So far, the state of Pennsylvania is the big winner from sports betting.
With Stadium Casino LLC’s application for a sports wagering certificate from the Pennsylvania Gaming Control Board, the state now has reached $110 mm in revenue just off of licensing casino operators for sports wagering. Stadium Casino, which plans to open a casino in Philadelphia in late 2020, last month filed for a $10 mm permit, bringing the total number of applicants or licensees to 11.
That means $110 mm for the state. Pennsylvania also charges a 36% effective tax rate on sports betting revenues.
Stadium, a subsidiary of the Cordish Companies, revealed in May that it was interested in a sportsbook at the upcoming Live! Casino & Hotel Philadelphia, a $700 mm casino project.
At a PGCB hearing in July, Stadium gave regulators a more concrete answer about its interest in the sports betting amenity. Prior to applying for sports betting, Stadium sought regulatory approval to conduct real-money online casino gambling. Stadium told regulators in July that it’s still in the process of finding potential partners for interactive wagering.
Stadium has plans for online sports gambling
Stadium’s sports betting plans for the Keystone State aren’t without a sense of irony. The company’s application indicates it wants to offer real-money online/mobile betting within PA borders, despite the casino’s parent company opposing online/mobile sports betting legalization in the state of Maryland, which is expected to consider legislation next year.
While the parent company is trying to guide the formation of the law in Maryland to its benefit in opposition to its competitors Caesars and MGM, there’s no point in forgoing online/mobile betting in PA. That train has already left the station.
Stadium is also planning a mini-casino near Pittsburgh. The company wants that property to have sports betting, but it’s requesting that the state not charge it an extra $10 mm for a book in western Pennsylvania. The mini-casinos, under PA law, aren’t allowed as many slots or table games as a full-fledged casino.
In its application to the PGCB, Stadium said its sports betting operation would create jobs, but the number of employment positions expected was for some reason redacted from public view.
Increasingly crowded market
The first Pennsylvania retail sports book opened in November, and as of early August there were eight facilities in the state with sports betting, including four with online/mobile wagering options.
From November through June, the PA books generated $21.73 mm in revenue from sports wagering. Pennsylvania and local communities kept nearly $8 mm of that in taxes.
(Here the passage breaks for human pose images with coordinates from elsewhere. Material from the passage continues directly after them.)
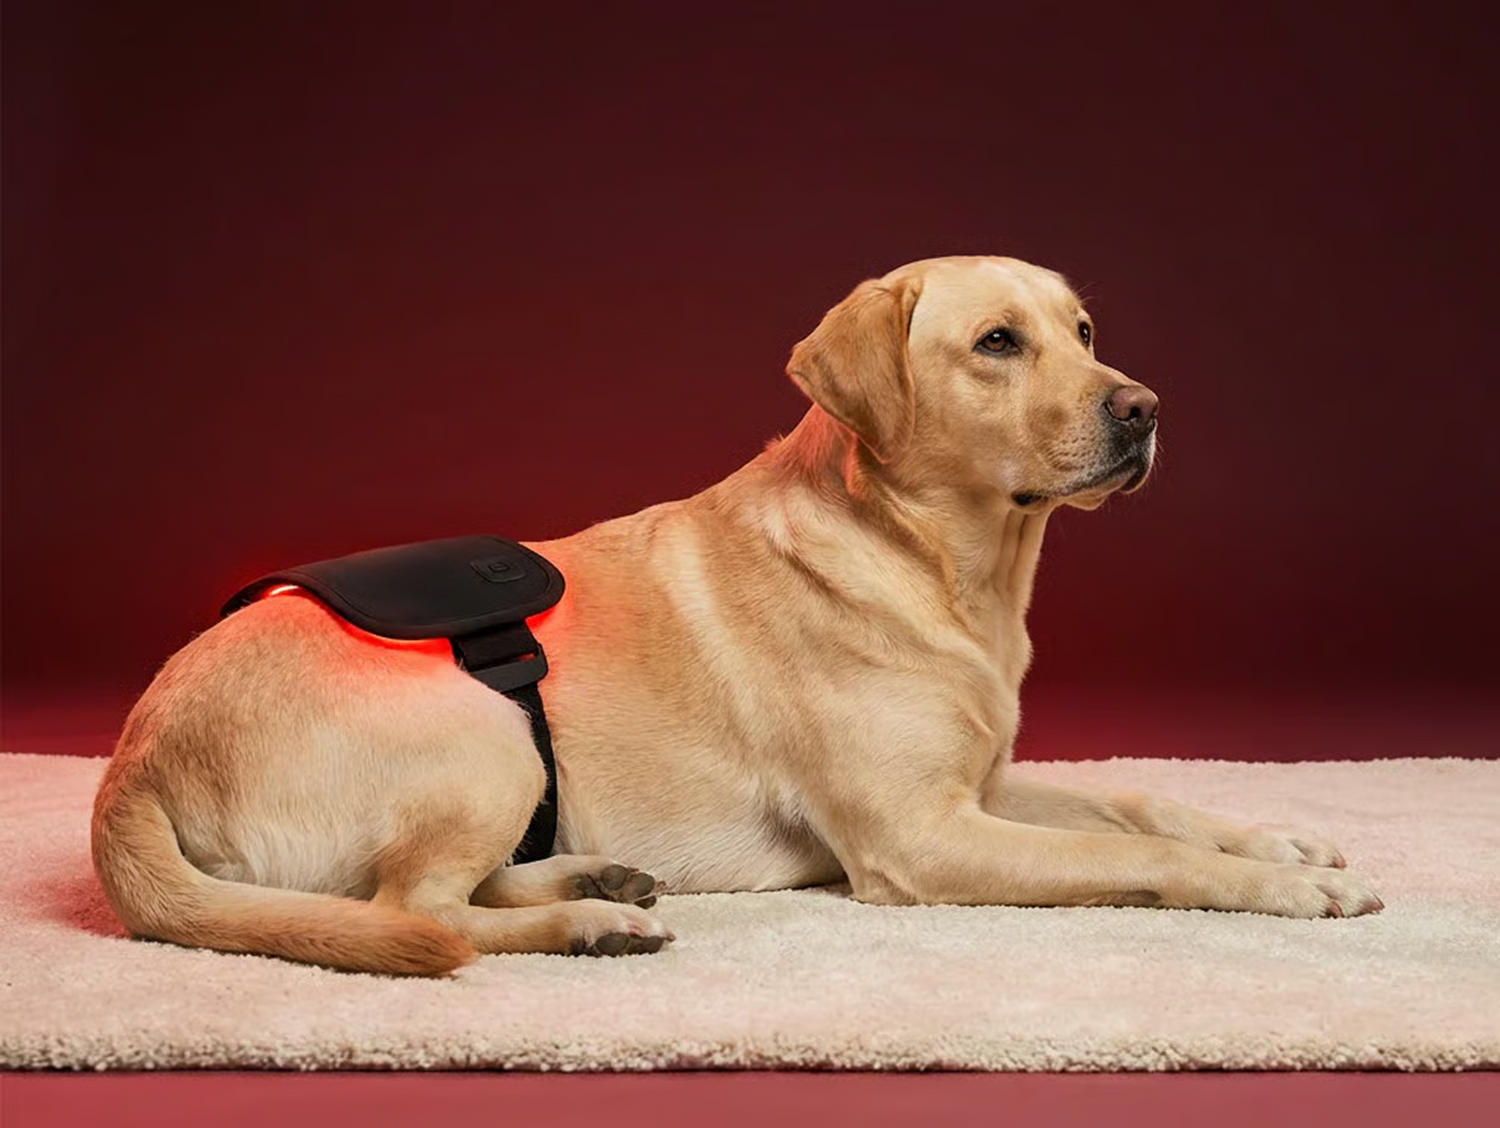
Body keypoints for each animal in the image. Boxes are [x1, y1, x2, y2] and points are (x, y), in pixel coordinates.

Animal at [92, 255, 1383, 975]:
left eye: (1084, 333)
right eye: (996, 343)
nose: (1147, 408)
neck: (934, 562)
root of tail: (131, 768)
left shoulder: (981, 783)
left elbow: (1139, 802)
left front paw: (1277, 842)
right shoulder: (921, 838)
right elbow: (1141, 853)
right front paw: (1285, 891)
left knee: (440, 895)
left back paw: (600, 883)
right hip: (483, 730)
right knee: (420, 914)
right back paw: (589, 928)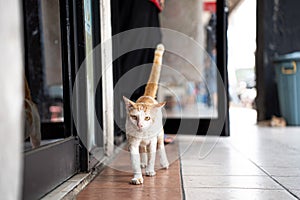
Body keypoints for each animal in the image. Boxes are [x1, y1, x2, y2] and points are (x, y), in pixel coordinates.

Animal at [122, 43, 169, 184]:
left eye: (147, 118)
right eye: (134, 117)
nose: (140, 125)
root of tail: (147, 96)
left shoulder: (152, 141)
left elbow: (152, 156)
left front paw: (150, 170)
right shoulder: (132, 143)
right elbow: (135, 160)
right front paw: (137, 177)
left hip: (160, 134)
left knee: (160, 147)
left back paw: (164, 163)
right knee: (142, 149)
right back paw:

Stadium will face stiff competition in the Keystone State, especially with the likes of FanDuel in the market now and DraftKings expected to have an avenue of entry thanks to a recent deal with Penn National Gaming. Stadium’s retail book would be the seventh of its kind in the crowded Philly market, but it is banking on benefiting from close proximity to the city’s professional sports venues. However, there is already a sportsbook at the South Philadelphia Turf Club, located within walking distance of the upcoming Live! Casino & Hotel Philadelphia.